The tale the shareholders tell, in a lawsuit filed in January in federal district court in Santa Ana, Calif., is of a conspiracy involving not just the S.E.C., but also the Justice Department and the Department of Homeland Security
The article as a whole is worth reading.  Indeed, many fraud victims seem to go through an incredible amount of motivated reasoning in order to avoid facing the reality of having been duped.  Perhaps motivated reasoning is what got them in the fraud in the first place, making them more likely to engage in further motivated reasoning when confronted with evidence that they have invested in a fraud? 

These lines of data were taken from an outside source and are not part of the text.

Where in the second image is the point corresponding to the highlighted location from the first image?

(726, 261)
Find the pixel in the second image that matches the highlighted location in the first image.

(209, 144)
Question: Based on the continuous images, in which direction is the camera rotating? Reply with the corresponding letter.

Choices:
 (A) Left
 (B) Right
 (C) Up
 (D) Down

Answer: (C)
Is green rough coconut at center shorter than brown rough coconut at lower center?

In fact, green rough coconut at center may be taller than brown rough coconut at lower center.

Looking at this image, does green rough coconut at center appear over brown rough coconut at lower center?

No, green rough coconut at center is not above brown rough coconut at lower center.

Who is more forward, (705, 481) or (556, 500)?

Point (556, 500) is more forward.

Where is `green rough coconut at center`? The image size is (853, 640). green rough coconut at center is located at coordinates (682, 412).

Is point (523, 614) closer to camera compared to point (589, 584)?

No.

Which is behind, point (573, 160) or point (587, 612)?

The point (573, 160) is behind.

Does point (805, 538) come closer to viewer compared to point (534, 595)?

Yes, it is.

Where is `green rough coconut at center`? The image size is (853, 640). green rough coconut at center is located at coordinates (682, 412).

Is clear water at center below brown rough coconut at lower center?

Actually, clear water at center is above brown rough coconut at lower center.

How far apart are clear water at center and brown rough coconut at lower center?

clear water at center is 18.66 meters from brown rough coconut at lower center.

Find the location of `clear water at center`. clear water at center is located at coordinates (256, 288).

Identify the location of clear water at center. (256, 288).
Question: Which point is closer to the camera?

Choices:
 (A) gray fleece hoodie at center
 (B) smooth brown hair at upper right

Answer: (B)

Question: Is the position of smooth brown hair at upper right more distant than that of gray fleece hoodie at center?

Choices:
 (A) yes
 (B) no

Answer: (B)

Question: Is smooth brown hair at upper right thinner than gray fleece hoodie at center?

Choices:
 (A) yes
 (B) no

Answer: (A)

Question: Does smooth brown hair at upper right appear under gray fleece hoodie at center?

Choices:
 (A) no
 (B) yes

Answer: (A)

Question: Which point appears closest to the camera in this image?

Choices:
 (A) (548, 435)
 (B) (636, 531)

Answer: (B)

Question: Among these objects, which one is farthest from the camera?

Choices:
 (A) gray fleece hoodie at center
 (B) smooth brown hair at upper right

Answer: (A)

  1. It is quite interesting how so many "SO-CALLED" experts can believe in the fraud against thee investors. These experts continue to comment on how the investor needs to except they have been DUPED. While not one of these experts, like Mark Zimbelman, that teaches classes on fraud, has anything to say about how the SEC did NOT protect the investor as is their purpose and job. So it is the fault of the investor for being duped, NOT the SEC for FAILING to do their job. Where is the real NEWS writers that do real research before writing about anything, instead of just jumping on a band wagon of unverifed stories. Are these experts afraid of what they might really find out if they dug into the real story and are afraid to get involved???

  2. It would appear to me that since the SEC has filed a suit against the guilty parties, there must be something to the claims of the shareholders. Urban Casavant is still at large. Wouldn't one believe that our Gov't. is capable of apprehending such a criminal if there was not a sting involved. The facts do not add up in this case. If Al Hodges does have the smoking gun, now is the time to expose the truth to the nay sayers.